Buying Grandpa’s Medicine

No sooner had I posted the last blog on Ford than the company announced its sale of Aston-Martin.  My goodness, the ravages of Lock-in are moving swiftly at Ford!  (see chart here)

Ford is in deep trouble.  The company has announced billions of dolars in losses, and it has had to arrange billions of dollars in financing to cover costs of its "turn-around plan."  Ford expects to burn through $17billion during turnaround.  What is the turn-around plan?  It is to build multiple models worldwide on the same platform.  Let’s see, how new is this idea?  Oh yeah, that’s been the plan at Ford and GM for the last 2 decades!  That’s not a turnaround plan – that’s a disastrously broken Success Formula that hasn’t made any money!  (see full article here)

Aston Martin is a much smaller business than the Ford brand.  It sells only 7,000 cars.  But, let’s see, from total cars sold of 46 in 1992 that represents a growth of 152X (or 15,200% or almost 40%/year for 15 consecutive years).  (see article here) While the Ford brand is losing billions, Aston Martin is profitable.  What is Ford doing here?  Selling a business that works – to support one that clearly doesn’t?  As an analogy, isn’t this a bit like selling your child (or at least their labor) in order to purchase some medicine for terminally ill grandpa?  We’d never do the latter, so why do the former?

The new Ford CEO said "The sale of Aston Martin supports the key objectives of the company, to restructure to operate profitably at lower volumes and changed model mix and to speed the development of new products."  (see full article here) If he wants to accomplish the goals of profits at lower volumes, changing the model and creating new products he should be trying to emulate Aston Martin – learn from it – not sell it.  Aston Martin is doing things much more right than Ford is.

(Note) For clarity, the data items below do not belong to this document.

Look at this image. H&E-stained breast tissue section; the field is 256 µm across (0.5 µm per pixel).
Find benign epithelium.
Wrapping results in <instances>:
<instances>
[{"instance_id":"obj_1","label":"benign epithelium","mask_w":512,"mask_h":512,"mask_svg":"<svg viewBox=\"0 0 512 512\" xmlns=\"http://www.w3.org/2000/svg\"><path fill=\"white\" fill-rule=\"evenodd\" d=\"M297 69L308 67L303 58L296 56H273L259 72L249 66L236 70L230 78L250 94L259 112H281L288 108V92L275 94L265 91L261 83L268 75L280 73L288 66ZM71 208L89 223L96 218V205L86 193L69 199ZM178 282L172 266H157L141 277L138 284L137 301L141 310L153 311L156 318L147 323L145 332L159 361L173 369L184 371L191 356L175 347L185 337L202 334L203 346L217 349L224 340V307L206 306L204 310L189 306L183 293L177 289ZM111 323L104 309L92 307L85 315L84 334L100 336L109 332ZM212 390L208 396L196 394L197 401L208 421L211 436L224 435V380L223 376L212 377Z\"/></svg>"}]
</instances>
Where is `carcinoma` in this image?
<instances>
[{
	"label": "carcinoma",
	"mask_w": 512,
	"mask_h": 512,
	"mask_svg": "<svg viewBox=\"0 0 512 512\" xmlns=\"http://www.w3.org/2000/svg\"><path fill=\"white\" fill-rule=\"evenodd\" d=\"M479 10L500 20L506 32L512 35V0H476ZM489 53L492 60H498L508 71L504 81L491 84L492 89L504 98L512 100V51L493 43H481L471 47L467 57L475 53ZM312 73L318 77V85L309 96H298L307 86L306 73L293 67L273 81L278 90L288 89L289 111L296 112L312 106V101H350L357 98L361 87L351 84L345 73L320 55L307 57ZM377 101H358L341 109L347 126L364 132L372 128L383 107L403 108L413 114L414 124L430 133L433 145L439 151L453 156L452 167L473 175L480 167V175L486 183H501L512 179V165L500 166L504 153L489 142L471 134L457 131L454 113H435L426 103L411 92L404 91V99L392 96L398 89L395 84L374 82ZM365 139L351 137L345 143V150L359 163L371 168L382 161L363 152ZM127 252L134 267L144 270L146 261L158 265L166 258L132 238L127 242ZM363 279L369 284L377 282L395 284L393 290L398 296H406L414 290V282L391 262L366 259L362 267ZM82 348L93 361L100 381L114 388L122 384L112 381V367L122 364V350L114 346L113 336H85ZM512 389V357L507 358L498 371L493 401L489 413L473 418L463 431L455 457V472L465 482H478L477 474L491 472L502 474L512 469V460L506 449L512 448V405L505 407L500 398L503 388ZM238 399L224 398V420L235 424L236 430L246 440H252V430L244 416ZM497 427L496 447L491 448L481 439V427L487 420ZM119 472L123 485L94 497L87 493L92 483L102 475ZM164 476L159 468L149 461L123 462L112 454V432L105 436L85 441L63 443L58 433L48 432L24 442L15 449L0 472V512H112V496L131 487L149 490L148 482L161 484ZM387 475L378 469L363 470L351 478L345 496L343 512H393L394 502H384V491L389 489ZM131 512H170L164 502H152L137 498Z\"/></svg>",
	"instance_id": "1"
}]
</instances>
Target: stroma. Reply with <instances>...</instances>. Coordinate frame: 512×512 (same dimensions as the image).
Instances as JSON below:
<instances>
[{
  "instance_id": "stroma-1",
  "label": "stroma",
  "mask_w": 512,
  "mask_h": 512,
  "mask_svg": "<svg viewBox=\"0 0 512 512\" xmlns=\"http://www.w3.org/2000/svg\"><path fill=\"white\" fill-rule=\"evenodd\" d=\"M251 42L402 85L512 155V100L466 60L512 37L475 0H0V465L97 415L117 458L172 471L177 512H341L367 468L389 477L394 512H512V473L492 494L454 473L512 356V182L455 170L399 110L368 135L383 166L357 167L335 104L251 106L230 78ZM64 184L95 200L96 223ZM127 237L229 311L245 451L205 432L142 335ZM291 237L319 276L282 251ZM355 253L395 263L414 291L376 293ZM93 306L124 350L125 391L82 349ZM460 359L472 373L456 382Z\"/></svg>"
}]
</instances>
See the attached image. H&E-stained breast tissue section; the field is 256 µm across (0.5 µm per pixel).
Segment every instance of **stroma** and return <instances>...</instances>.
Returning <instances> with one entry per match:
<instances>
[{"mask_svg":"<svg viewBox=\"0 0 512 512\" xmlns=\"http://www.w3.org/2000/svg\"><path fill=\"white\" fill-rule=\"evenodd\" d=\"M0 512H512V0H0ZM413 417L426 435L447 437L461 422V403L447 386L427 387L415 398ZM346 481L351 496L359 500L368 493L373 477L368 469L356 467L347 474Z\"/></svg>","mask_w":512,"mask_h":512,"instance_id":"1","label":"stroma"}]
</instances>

Dave Healy, an analyst at Burnham Securities stated "Aston Martin was a prestige item that was a management distraction."  (see article here)  A distraction?  The only way you can take that point of view is if you’re so locked into saving the old Ford Success Formula that you’re willing to do anything, even sell your only and most profitable business, to get 5% of the cash you’ll need in that vain turnaround endeavor. 

Aston Martin has been a great success.  Growth has been good, profits exist, and the brand has a positive reputation.  The company has been a successful White Space intitiative.  What Ford needs to do is get more of Ford (including money-losing Jaguar and other brands) to migrate toward the new Success Formula at Aston Martin.  Management needs to migrate forward, but instead it is selling what works to try and regain the glory of the past.  Ford management is not willing to admit that its Success Formula is seriously broken, and uncompetitive against much more formidable and successful competitors such as Toyota, Honda and Kia.  Too bad.  Without learning from White Space Ford has practically no hope of surviving this latest competitive onslaught.